## Work instructions
Convert the lines of text in the data below into a numbered list, skipping any blank lines and leaving the pictures out of your answer.

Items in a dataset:
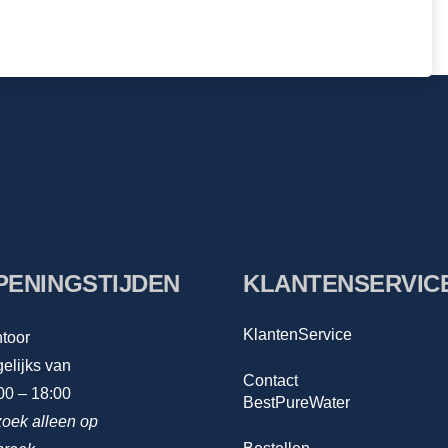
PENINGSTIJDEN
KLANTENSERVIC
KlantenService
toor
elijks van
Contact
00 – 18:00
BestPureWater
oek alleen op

## Task result
1. PENINGSTIJDEN
2. KLANTENSERVIC
3. KlantenService
4. toor
5. elijks van
6. Contact
7. 00 – 18:00
8. BestPureWater
9. oek alleen op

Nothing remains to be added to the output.